● Consignes de l'exercice:
a. Selon le texte sur la clôture du congrès, dans quel lieu le congrès tint-il son ultime séance ?
b. Extrayez du texte sur la clôture du congrès tout le passage qui va de « Un livre d'A. » jusqu'à « qui le firent. ».

● Texte à analyser:
"""
1920

Un livre d'A. Rosmer, successivement syndicaliste révolutionnaire, communiste et trotskyste.
Les souvenirs des années de formation du communisme par l'un de ceux qui le firent.


Moscou sous Lénine
1920

Alfred Rosmer

XV : Trotsky prononce le discours-manifeste de cloture

Le congrès s’acheva avec la même solennité qui avait marqué ses débuts. La scène était cette fois à Moscou ; pour son ultime séance, le congrès se réunissait au Grand-Théâtre. Les délégués s’étaient massés sur la scène. Une longue table la barrait entièrement, derrière laquelle se tenaient Zinoviev et les membres du Comité exécutif. La vaste salle était bondée d’une foule joyeuse et attentive : militants du Parti, des syndicats, des soviets. La réunion était enfin pour eux. Au Kremlin, les discussions avaient toujours lieu en allemand, en anglais, en français ; il était temps qu’on parlât russe. Le discours fut prononcé par Trotsky. C’était le manifeste du congrès, mais un manifeste d’un caractère différent de ce qu’on entend habituellement par ce terme. Il était divisé en cinq grandes parties. Trotsky décrivait d’abord la situation générale du monde, les relations internationales après le traité de Versailles ; un sombre tableau mais tel que les innombrables victimes de la guerre commençaient à le voir. Puis il passait à la situation économique. Appauvrissement et désorganisation générale de la production à laquelle on tente de remédier par un recours à l’intervention de l’Etat. Mais, en fait, les interventions de l’Etat dans l’économie ne font que rivaliser avec l’activité pernicieuse des spéculateurs en aggravant le chaos de l’économie capitaliste à l’époque de son déclin. Dans cette période de déclin, la bourgeoisie a complètement abandonné l’idée de se concilier le prolétariat par les réformes. Il n’est plus une seule grande question qui soit tranchée par le vote populaire. Toute la machinerie étatique retourne de plus en plus clairement vers sa forme primitive : des détachements d’hommes armés. Il faut abattre l’impérialisme pour permettre à l’humanité de vivre.

En face de ce régime agonisant, la Russie soviétique, elle, a montré comment l’Etat ouvrier est capable de concilier les exigences nationales et les exigences de la vie économique, en dépouillant les premières de leur chauvinisme, en libérant les secondes de l’impérialisme.
"""
● Informations fournies:
"""
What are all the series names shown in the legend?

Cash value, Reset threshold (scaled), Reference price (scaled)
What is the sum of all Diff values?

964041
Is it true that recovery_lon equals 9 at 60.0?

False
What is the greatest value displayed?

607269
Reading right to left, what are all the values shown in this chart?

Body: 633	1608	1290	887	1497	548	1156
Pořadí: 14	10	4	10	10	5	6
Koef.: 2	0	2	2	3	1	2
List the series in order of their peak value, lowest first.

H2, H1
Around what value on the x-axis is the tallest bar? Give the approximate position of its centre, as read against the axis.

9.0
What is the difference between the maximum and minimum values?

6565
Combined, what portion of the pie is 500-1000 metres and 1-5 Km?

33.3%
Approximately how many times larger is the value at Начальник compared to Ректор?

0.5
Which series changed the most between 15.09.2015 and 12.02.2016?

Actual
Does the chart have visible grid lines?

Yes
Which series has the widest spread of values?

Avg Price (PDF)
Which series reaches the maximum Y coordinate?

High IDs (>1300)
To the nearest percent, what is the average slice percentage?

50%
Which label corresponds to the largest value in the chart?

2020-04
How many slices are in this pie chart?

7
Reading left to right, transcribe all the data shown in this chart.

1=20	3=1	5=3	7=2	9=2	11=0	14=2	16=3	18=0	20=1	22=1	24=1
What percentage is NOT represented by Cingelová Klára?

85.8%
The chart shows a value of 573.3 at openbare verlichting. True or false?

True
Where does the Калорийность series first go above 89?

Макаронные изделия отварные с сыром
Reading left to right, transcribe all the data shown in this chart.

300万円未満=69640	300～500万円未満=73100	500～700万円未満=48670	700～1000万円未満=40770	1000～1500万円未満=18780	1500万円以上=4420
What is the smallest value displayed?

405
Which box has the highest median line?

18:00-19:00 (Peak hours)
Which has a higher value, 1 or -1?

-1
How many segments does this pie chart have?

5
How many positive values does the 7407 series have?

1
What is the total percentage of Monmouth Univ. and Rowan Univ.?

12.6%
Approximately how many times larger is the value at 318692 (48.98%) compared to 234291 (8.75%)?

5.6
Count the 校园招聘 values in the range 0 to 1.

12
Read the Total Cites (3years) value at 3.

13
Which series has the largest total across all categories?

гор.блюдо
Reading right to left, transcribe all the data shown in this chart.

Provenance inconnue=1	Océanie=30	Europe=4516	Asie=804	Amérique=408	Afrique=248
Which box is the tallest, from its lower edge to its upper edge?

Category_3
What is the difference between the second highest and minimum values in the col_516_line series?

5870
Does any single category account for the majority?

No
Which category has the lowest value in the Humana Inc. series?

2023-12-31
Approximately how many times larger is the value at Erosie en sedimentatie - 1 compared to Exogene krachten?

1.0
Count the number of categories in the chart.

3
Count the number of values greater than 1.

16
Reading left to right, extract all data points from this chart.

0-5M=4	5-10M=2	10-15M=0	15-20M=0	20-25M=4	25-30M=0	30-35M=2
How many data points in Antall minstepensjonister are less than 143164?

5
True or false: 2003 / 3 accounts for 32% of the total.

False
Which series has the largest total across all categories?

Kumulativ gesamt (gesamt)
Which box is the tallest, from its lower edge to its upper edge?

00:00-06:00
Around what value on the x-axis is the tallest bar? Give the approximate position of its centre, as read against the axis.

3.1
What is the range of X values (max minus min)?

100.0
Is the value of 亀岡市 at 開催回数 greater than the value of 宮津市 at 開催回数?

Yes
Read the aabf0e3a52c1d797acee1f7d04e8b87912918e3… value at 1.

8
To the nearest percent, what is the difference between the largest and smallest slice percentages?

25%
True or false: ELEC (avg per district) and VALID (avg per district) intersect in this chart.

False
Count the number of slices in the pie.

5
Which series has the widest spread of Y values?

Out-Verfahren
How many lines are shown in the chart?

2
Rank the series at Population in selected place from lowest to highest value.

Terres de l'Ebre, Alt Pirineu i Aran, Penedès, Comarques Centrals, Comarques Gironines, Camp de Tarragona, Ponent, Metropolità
"""
● Résultats de l'exercice:
a. Au Grand-Théâtre, à Moscou.

b.
Un livre d'A. Rosmer, successivement syndicaliste révolutionnaire, communiste et trotskyste.
Les souvenirs des années de formation du communisme par l'un de ceux qui le firent.